**Problem to work on:**
Copy the first line of the entries below and every line after it through the line containing "left hip: (346, 249)". Do not include pictures.

Source data
▽

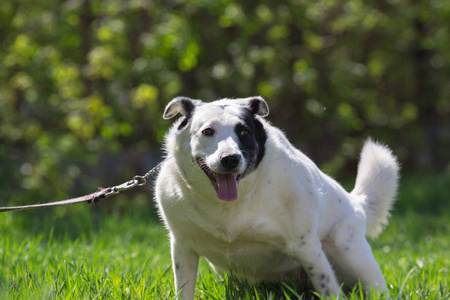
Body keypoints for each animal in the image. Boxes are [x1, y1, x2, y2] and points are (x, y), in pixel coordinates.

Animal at [154, 96, 398, 298]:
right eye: (207, 131)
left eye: (244, 132)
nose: (230, 159)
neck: (228, 206)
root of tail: (357, 203)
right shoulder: (182, 247)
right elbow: (184, 289)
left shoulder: (307, 248)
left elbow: (328, 288)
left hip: (346, 249)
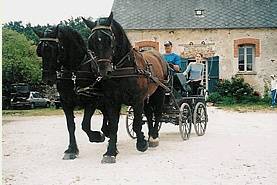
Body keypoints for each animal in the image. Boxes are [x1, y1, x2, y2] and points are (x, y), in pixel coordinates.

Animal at [33, 25, 109, 160]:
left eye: (56, 49)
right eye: (39, 51)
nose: (47, 79)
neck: (74, 71)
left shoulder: (92, 100)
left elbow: (85, 124)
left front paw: (96, 136)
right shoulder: (65, 102)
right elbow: (70, 126)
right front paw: (72, 149)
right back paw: (106, 129)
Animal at [82, 12, 168, 163]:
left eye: (109, 40)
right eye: (91, 43)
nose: (103, 71)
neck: (123, 69)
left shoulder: (137, 100)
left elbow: (137, 123)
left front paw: (141, 143)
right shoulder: (111, 102)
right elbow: (113, 126)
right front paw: (110, 152)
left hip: (160, 93)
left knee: (157, 113)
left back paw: (153, 137)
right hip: (148, 97)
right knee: (149, 114)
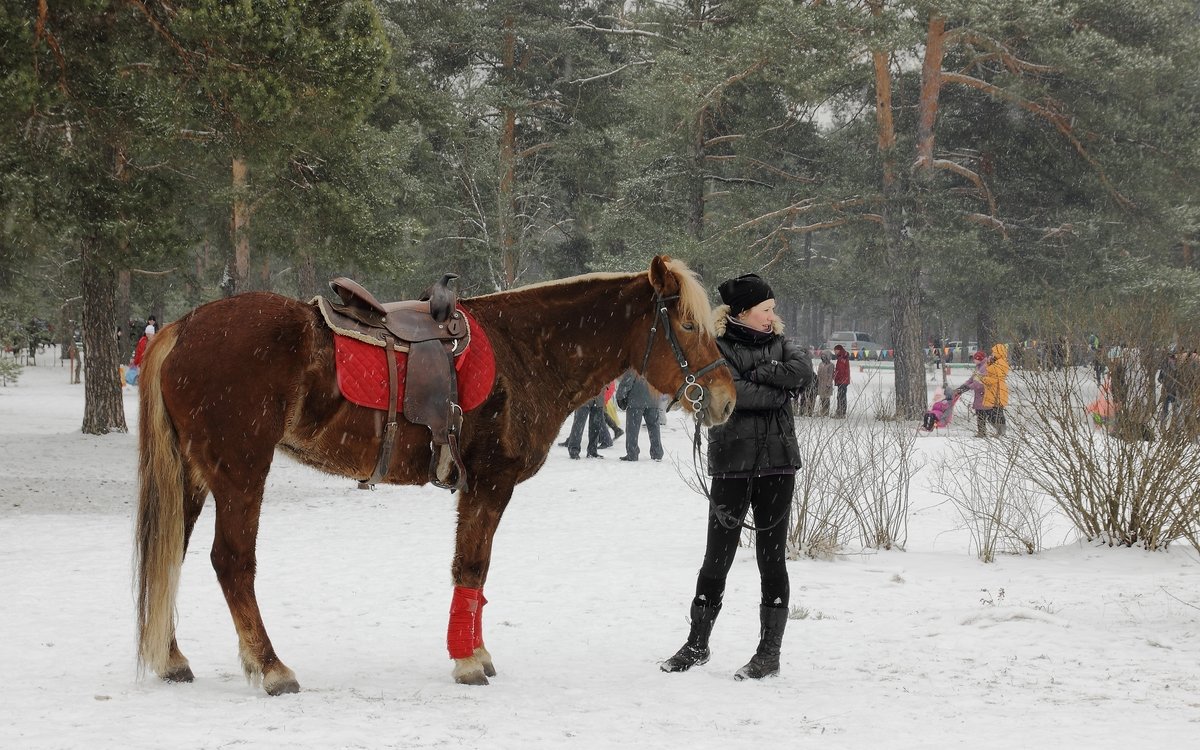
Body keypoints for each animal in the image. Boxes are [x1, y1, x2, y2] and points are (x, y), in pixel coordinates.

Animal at [131, 254, 729, 691]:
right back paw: (271, 666)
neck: (524, 348)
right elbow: (471, 566)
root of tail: (184, 327)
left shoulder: (481, 487)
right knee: (232, 563)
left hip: (194, 475)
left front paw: (476, 651)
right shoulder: (490, 482)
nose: (725, 399)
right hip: (241, 471)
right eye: (688, 323)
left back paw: (172, 658)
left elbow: (475, 571)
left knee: (173, 551)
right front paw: (468, 662)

△

**Written solution:**
Body keypoints for each animal in the image. Boxes are [x1, y1, x2, y2] and points are (x, y), in pixel coordinates.

Animal at [154, 96, 398, 298]:
right eye: (207, 131)
left eye: (244, 132)
nose: (230, 159)
neck: (228, 206)
root of tail: (357, 203)
right shoulder: (182, 247)
right elbow: (184, 289)
left shoulder: (307, 248)
left elbow: (328, 288)
left hip: (346, 249)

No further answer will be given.